On 22.01.21 19:16, Daniel Henrique Barboza wrote:
On 1/22/21 9:50 AM, Michal Privoznik wrote:
> The virtio-mem is paravirtualized mechanism of adding/removing
> memory to/from a VM. A virtio-mem-pci device is split into blocks
> of equal size which are then exposed (all or only a requested
> portion of them) to the guest kernel to use as regular memory.
> Therefore, the device has two important attributes:
>
> 1) block-size, which defines the size of a block
> 2) requested-size, which defines how much memory (in bytes)

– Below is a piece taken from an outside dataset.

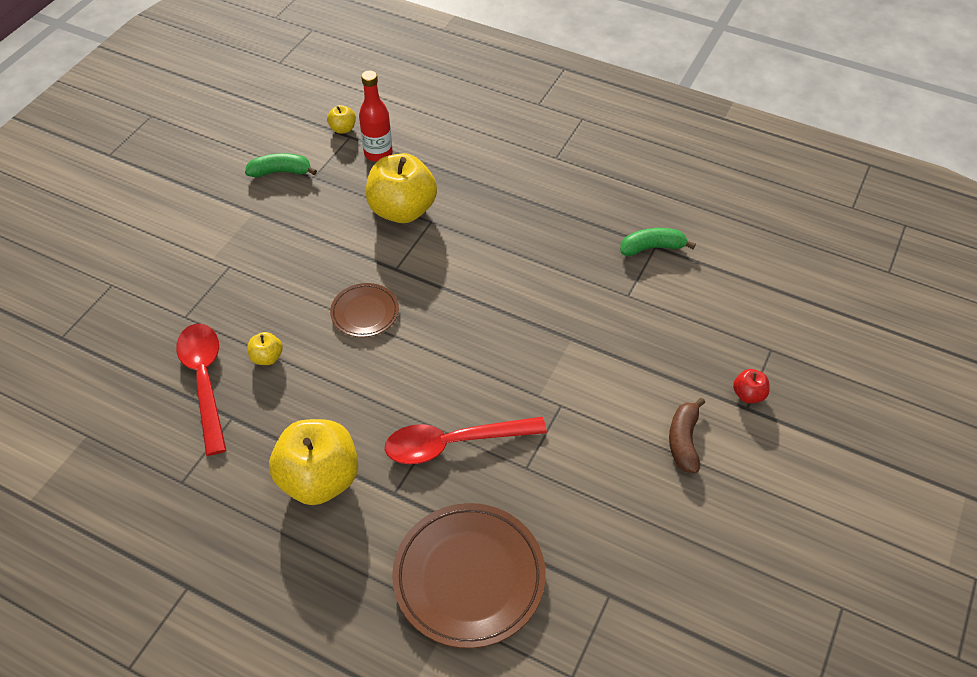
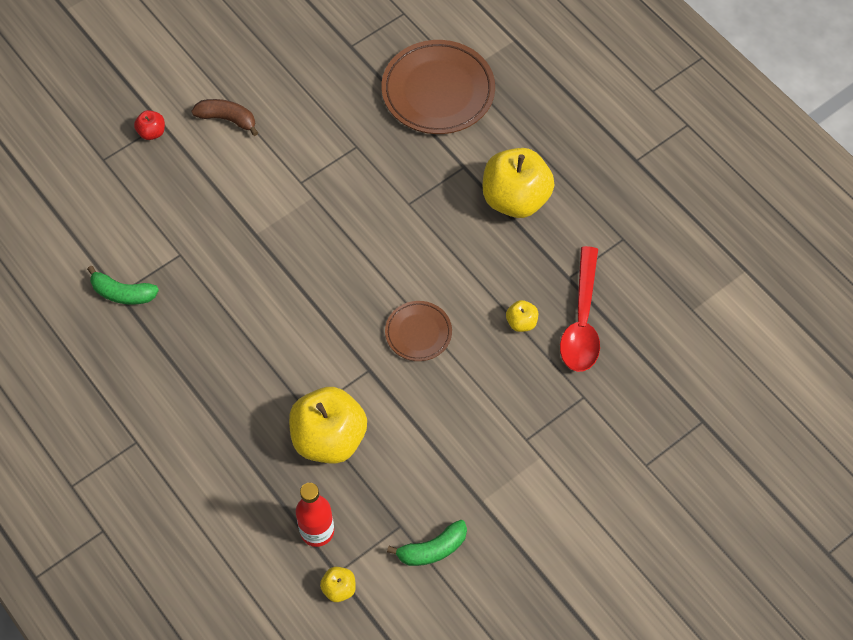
camera: 155 degrees left, 10 degrees up
(281, 172) = (432, 549): green banana -> green banana turned 45 degrees counterclockwise
(454, 443) = (401, 185): red spoon -> none
(684, 441) = (227, 119): brown banana -> brown banana turned 105 degrees counterclockwise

> is the device requested to expose to the guest.
>
> The 'block-size' is configured on command line and immutable
> throughout device's lifetime. The 'requested-size' can be set on
> the command line too, but also is adjustable via monitor. In
> fact, that is how management software places its requests to
> change the memory allocation. If it wants to give more memory to
> the guest it changes 'requested-size' to a bigger value, and if it
> wants to shrink guest memory it changes the 'requested-size' to a
> smaller value. Note, value of zero means that guest should
> release all memory offered by the device. Of course, guest has to
> cooperate. Therefore, there is a third attribute 'size' which is
> read only and reflects how much memory the guest still has. This
> can be different to 'requested-size', obviously. Because of name
> clash, I've named it 'actualsize' and it is dealt with in future
> commits (it is a runtime information anyway).
>
> In the backend, memory for virtio-mem is backed by usual objects:
> memory-backend-{ram,file,memfd} and their size puts the cap on
> the amount of memory that a virtio-mem device can offer to a
> guest. But we are already able to express this info using <size/>
> under <target/>.
>
> Therefore, we need only two more elements to cover 'block-size'
> and 'requested-size' attributes. This is the XML I've came up
> with:
>
> <memory model='virtio-mem'>
> <source>
> <nodemask>1-3</nodemask>
> <pagesize unit='KiB'>2048</pagesize>
> </source>
> <target>
> <size unit='KiB'>2097152</size>
> <node>0</node>
> <block unit='KiB'>2048</block>
> <requested unit='KiB'>1048576</requested>
> </target>
> <address type='pci' domain='0x0000' bus='0x00'
slot='0x04' function='0x0'/>
> </memory>
>
> I hope by now it is obvious that:
>
> 1) 'requested-size' must be an integer multiple of
> 'block-size', and
> 2) virtio-mem-pci device goes onto PCI bus and thus needs PCI
> address.
>
> Then there is a limitation that the minimal 'block-size' is
> transparent huge page size (I'll leave this without explanation).
>
> Signed-off-by: Michal Privoznik <mprivozn(a)redhat.com>
> ---
> docs/formatdomain.rst | 35 ++++++++--
> docs/schemas/domaincommon.rng | 11 ++++
> src/conf/domain_conf.c | 53 ++++++++++++++-
> src/conf/domain_conf.h | 3 +
> src/conf/domain_validate.c | 39 +++++++++++
> src/qemu/qemu_alias.c | 1 +
> src/qemu/qemu_command.c | 1 +
> src/qemu/qemu_domain.c | 10 +++
> src/qemu/qemu_domain_address.c | 37 ++++++++---
> src/qemu/qemu_validate.c | 8 +++
> src/security/security_apparmor.c | 1 +
> src/security/security_dac.c | 2 +
> src/security/security_selinux.c | 2 +
> tests/domaincapsmock.c | 9 +++
> .../memory-hotplug-virtio-mem.xml | 66 +++++++++++++++++++
> ...emory-hotplug-virtio-mem.x86_64-latest.xml | 1 +
> tests/qemuxml2xmltest.c | 1 +
> 17 files changed, 264 insertions(+), 16 deletions(-)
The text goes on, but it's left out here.